── Data records ──

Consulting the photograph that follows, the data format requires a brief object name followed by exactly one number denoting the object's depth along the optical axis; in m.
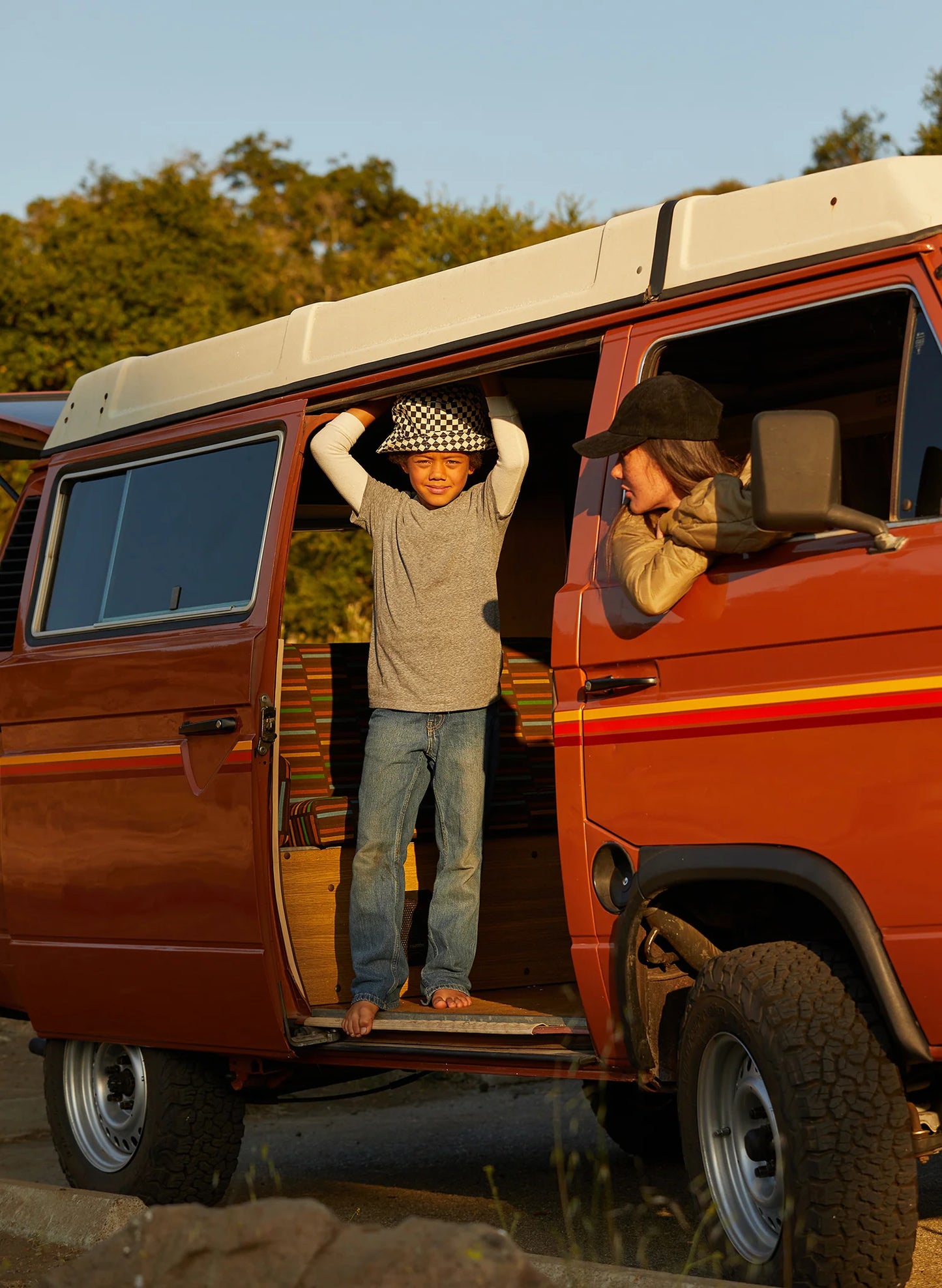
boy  5.10
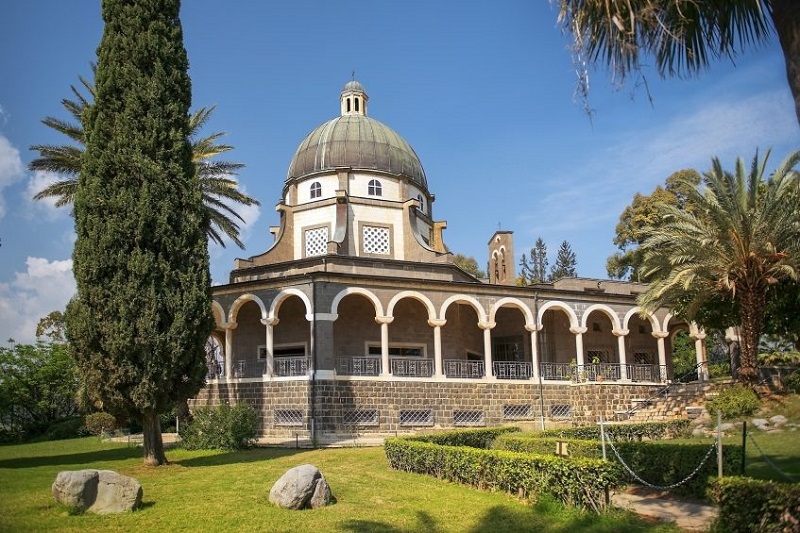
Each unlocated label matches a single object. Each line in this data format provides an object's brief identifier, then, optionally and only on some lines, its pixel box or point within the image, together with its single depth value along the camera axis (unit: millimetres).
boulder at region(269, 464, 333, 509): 11438
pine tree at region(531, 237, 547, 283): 76750
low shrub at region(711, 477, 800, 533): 8250
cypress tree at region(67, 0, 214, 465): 16531
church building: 25391
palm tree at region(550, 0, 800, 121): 7117
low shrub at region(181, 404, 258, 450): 20656
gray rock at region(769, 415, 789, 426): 19547
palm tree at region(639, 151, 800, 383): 20844
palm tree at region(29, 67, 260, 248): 24688
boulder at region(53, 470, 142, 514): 10719
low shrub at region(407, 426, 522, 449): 18761
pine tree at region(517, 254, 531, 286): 74988
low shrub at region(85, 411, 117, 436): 28969
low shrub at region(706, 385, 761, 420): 21125
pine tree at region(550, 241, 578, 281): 76188
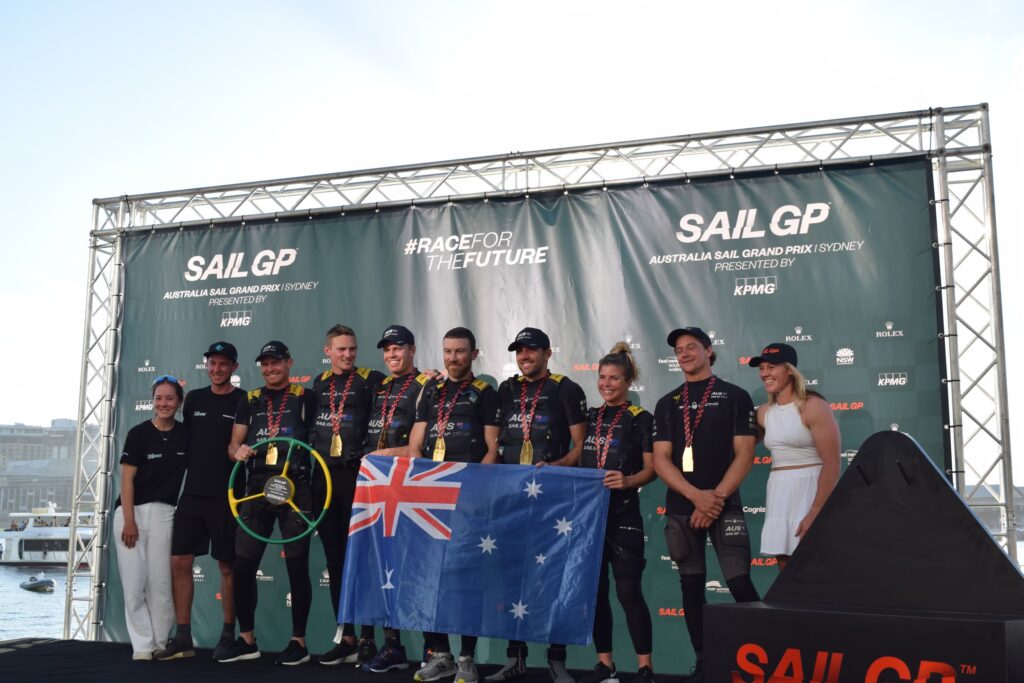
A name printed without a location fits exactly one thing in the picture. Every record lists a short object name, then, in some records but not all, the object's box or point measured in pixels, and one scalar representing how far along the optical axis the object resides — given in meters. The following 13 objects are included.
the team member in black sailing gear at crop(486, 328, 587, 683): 5.06
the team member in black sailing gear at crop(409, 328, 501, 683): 5.22
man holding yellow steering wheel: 5.62
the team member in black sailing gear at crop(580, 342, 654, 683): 4.72
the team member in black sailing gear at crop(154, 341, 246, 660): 5.89
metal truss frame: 5.58
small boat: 34.81
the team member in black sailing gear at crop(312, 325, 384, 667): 5.62
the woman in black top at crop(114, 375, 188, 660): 5.81
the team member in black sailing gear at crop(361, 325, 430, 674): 5.56
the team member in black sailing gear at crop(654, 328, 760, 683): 4.65
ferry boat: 45.75
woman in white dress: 4.70
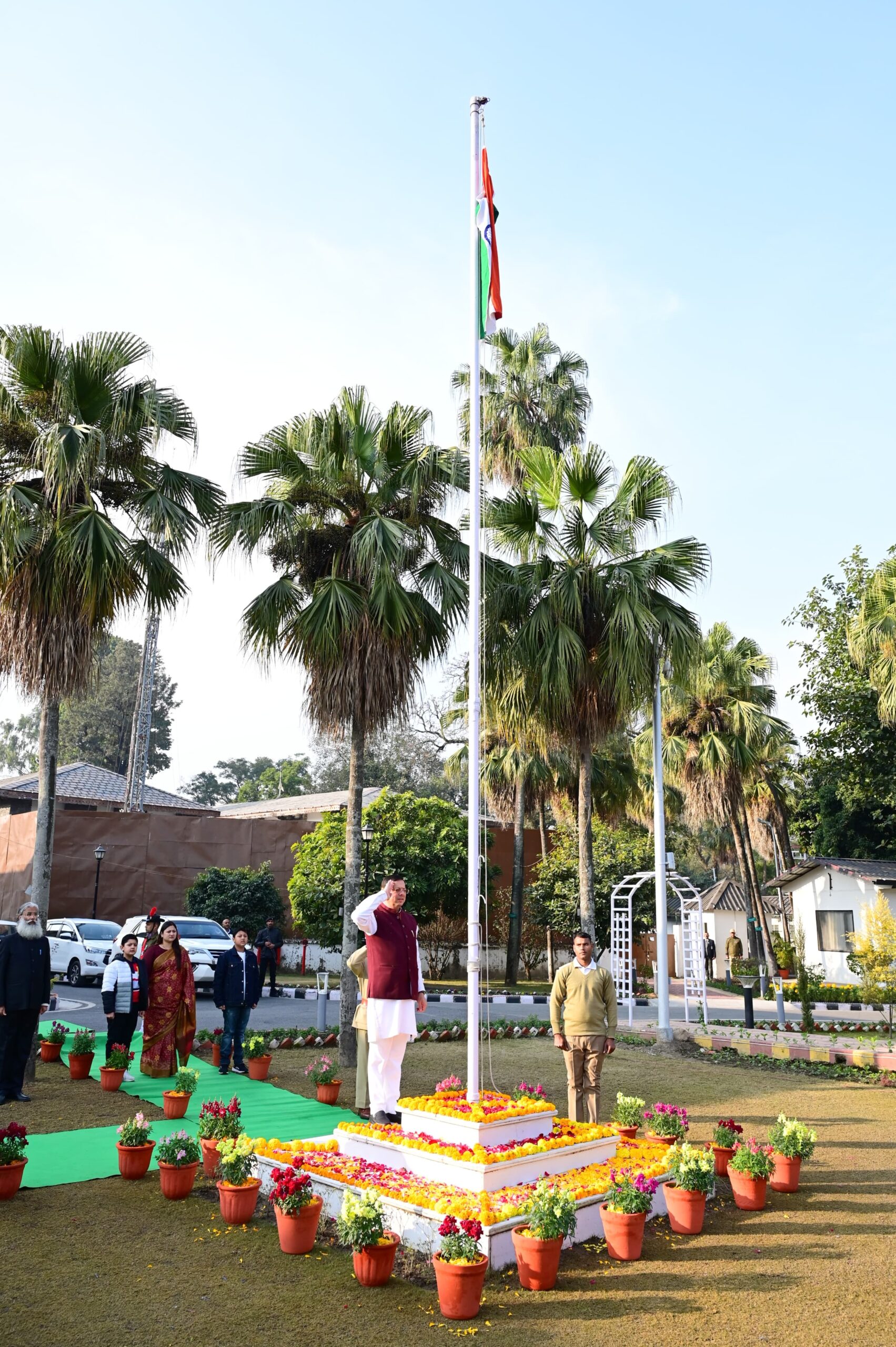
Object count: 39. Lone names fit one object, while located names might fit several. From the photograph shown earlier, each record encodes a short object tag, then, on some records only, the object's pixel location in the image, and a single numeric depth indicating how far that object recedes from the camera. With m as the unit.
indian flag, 8.43
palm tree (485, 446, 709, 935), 14.52
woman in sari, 10.91
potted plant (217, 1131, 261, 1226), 6.25
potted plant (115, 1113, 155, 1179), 7.18
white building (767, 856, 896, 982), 28.84
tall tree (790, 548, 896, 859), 31.42
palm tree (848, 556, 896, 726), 24.09
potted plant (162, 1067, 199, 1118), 8.97
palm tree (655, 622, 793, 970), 26.70
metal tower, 31.56
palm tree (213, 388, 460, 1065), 12.05
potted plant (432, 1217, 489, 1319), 4.90
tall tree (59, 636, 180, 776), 61.16
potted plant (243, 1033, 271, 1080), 10.91
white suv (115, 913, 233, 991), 20.17
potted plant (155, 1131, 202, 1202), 6.75
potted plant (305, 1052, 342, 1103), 9.87
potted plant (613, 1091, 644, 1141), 8.28
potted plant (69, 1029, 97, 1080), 10.93
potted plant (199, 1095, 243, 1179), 7.12
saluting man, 7.88
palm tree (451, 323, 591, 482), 25.44
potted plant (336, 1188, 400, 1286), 5.28
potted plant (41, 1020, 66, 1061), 12.04
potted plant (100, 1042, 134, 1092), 10.23
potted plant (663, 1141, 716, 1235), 6.15
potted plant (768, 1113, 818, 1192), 7.08
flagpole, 7.05
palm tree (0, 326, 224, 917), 10.85
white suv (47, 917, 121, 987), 22.08
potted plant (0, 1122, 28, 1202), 6.53
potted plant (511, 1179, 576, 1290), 5.27
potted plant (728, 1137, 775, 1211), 6.70
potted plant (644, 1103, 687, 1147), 7.94
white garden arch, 17.81
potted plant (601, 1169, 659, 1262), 5.73
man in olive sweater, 8.60
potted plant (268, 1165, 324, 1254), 5.72
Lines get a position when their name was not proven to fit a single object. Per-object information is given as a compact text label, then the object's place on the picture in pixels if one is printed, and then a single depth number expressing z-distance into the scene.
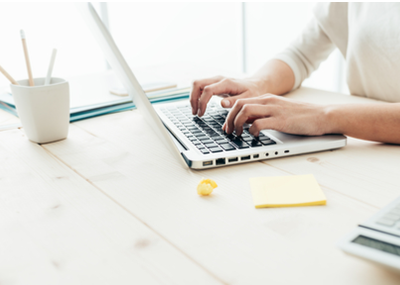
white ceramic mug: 0.80
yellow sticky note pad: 0.53
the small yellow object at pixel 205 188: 0.57
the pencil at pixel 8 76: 0.83
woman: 0.76
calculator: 0.34
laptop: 0.68
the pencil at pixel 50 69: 0.85
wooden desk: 0.40
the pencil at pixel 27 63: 0.83
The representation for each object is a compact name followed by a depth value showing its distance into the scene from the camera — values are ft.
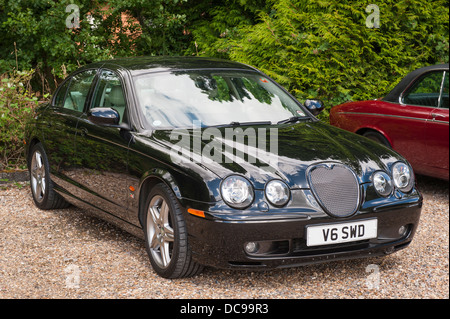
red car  22.17
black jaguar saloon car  13.33
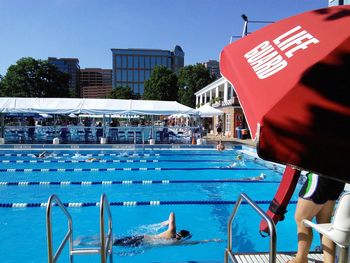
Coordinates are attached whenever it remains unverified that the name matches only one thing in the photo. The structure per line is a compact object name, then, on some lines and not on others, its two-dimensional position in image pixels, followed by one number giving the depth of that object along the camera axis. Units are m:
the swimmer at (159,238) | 5.52
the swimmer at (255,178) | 10.66
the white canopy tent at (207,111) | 19.35
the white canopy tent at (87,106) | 18.19
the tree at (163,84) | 49.81
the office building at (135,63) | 119.88
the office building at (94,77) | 184.88
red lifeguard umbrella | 1.15
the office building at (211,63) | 155.16
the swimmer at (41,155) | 14.38
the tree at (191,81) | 53.72
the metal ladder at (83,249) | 2.69
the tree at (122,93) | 67.00
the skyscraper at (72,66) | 163.50
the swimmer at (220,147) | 17.06
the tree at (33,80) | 44.28
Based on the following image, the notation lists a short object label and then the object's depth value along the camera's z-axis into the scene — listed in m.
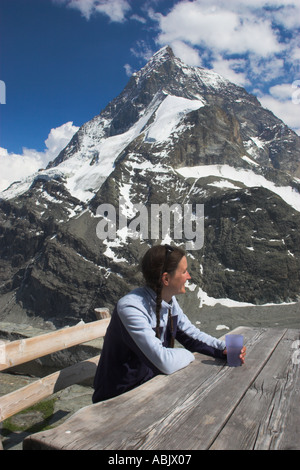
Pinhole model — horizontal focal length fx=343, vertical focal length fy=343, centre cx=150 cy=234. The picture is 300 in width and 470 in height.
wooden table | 1.66
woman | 2.74
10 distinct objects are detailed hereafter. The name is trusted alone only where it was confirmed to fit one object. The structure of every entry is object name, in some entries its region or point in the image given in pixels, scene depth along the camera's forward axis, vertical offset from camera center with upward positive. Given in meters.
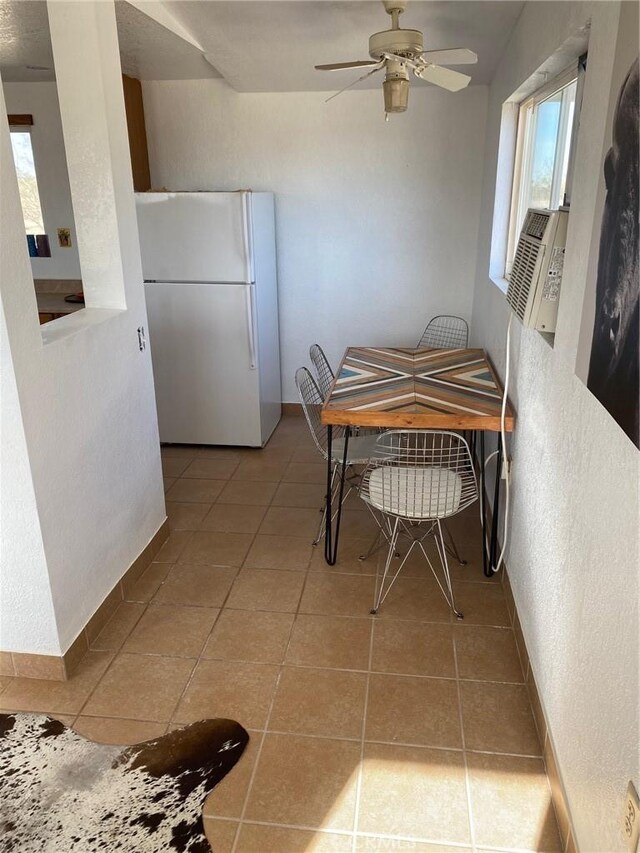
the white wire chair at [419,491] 2.43 -1.08
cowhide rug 1.66 -1.57
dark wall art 1.17 -0.12
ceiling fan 2.25 +0.54
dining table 2.50 -0.77
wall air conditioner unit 1.92 -0.19
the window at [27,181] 4.41 +0.23
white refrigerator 3.86 -0.60
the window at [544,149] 2.40 +0.26
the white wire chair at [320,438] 2.95 -1.08
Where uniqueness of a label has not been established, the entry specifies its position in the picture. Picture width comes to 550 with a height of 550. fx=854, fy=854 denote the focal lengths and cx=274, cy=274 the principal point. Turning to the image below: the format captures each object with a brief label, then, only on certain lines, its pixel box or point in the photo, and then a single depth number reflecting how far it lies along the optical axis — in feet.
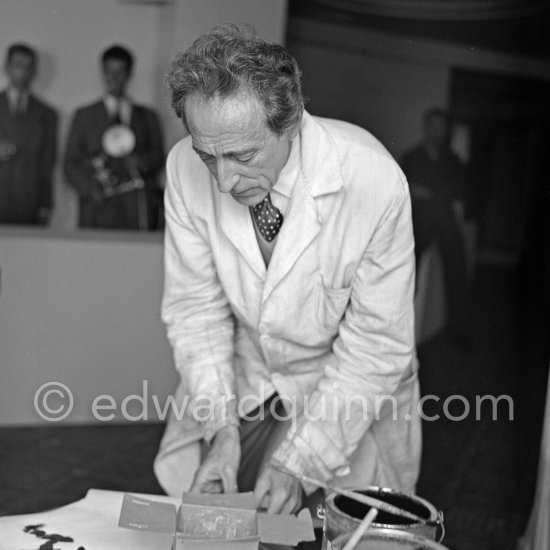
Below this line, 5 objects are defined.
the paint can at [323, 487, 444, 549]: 4.06
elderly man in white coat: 5.97
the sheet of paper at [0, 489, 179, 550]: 4.95
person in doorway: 17.24
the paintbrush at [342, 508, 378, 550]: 3.87
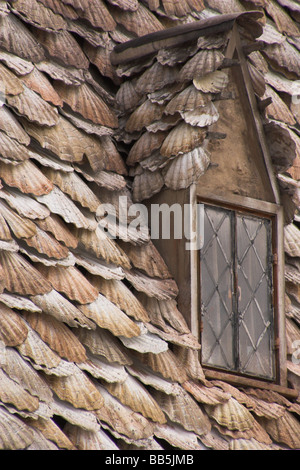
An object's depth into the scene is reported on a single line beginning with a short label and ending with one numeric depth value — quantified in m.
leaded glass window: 11.42
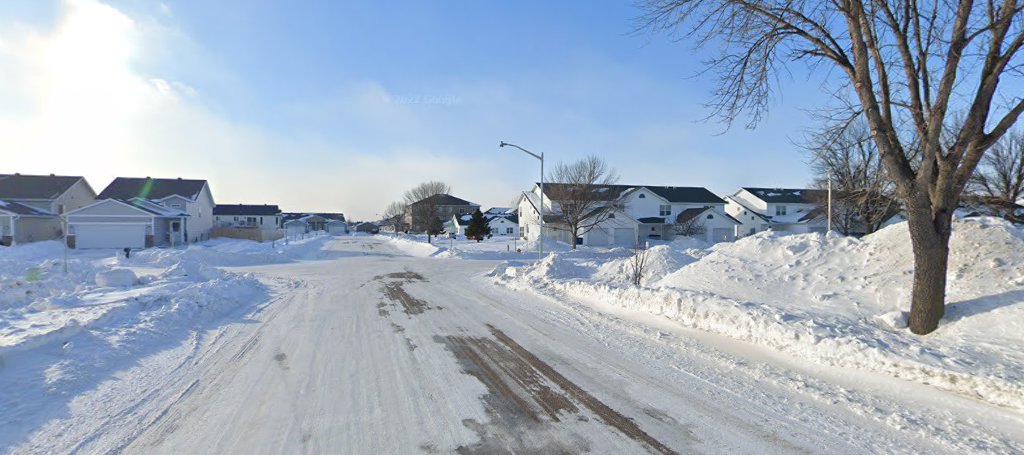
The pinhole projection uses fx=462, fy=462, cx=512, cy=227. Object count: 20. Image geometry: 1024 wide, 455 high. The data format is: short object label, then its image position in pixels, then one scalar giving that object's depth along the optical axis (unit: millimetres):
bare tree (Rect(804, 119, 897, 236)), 24845
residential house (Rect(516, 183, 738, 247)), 45781
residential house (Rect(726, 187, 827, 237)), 55125
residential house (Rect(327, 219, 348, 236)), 116619
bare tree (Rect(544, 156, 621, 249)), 39094
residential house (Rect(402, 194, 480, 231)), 64688
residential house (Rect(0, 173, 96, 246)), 33344
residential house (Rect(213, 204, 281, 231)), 82062
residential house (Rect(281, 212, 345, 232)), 113062
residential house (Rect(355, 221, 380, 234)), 122012
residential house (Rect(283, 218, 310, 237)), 96275
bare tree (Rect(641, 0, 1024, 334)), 6492
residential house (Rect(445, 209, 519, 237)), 70938
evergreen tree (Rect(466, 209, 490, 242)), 53625
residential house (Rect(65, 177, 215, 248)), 35031
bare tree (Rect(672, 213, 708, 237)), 50406
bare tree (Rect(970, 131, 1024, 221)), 26188
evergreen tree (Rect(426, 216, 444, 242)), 58650
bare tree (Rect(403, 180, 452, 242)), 59956
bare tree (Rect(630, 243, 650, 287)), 14648
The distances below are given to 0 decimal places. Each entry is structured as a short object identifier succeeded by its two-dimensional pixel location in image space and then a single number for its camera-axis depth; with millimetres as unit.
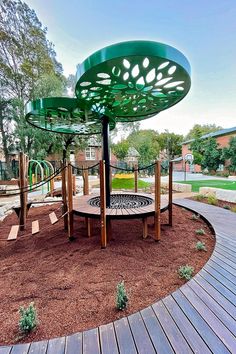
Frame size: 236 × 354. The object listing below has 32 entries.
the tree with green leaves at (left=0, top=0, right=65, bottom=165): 15039
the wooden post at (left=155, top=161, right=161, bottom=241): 3703
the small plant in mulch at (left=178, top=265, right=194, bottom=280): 2565
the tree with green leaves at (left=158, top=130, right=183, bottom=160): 42666
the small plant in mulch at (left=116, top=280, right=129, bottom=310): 2049
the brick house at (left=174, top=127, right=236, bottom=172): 25517
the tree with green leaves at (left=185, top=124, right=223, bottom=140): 46688
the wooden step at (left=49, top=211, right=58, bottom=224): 3880
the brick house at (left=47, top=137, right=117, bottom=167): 23030
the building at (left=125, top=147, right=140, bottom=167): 24038
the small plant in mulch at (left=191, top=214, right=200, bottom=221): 5360
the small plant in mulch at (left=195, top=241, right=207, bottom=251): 3436
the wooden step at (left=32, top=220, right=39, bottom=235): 3570
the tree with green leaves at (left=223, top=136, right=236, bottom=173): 21948
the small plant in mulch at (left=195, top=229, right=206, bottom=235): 4246
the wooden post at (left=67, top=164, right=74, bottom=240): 3939
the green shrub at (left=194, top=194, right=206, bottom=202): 7896
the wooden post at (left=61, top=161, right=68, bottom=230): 4409
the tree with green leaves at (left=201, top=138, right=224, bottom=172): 24886
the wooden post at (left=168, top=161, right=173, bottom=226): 4543
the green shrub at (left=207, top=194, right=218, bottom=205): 7101
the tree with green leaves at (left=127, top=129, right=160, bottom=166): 27859
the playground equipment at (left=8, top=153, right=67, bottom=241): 4562
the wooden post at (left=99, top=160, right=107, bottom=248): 3461
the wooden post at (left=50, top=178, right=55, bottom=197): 8586
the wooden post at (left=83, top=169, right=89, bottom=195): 6544
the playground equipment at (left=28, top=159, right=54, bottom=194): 8643
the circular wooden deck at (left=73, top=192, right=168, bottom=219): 3836
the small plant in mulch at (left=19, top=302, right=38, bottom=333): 1808
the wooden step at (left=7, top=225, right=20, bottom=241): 3399
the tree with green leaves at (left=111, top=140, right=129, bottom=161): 26500
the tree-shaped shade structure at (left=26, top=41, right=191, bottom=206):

───

**Work required**
An exact, complete copy of the lines above from the one with "right=161, bottom=241): 3703" through the one with "right=206, bottom=235): 4246" is the whole answer.

**Solved exercise**
the wooden post at (left=155, top=161, right=161, bottom=241): 3703
the small plant in mulch at (left=178, top=265, right=194, bottom=280): 2565
the tree with green leaves at (left=158, top=130, right=183, bottom=160): 42666
the small plant in mulch at (left=116, top=280, right=129, bottom=310): 2049
the brick house at (left=174, top=127, right=236, bottom=172): 25517
the tree with green leaves at (left=185, top=124, right=223, bottom=140): 46688
the wooden step at (left=49, top=211, right=58, bottom=224): 3880
the brick house at (left=47, top=137, right=117, bottom=167): 23030
the building at (left=125, top=147, right=140, bottom=167): 24038
the small plant in mulch at (left=191, top=214, right=200, bottom=221): 5360
the small plant in mulch at (left=195, top=241, right=207, bottom=251): 3436
the wooden step at (left=32, top=220, right=39, bottom=235): 3570
the tree with green leaves at (left=223, top=136, right=236, bottom=173): 21948
the small plant in mulch at (left=195, top=229, right=206, bottom=235): 4246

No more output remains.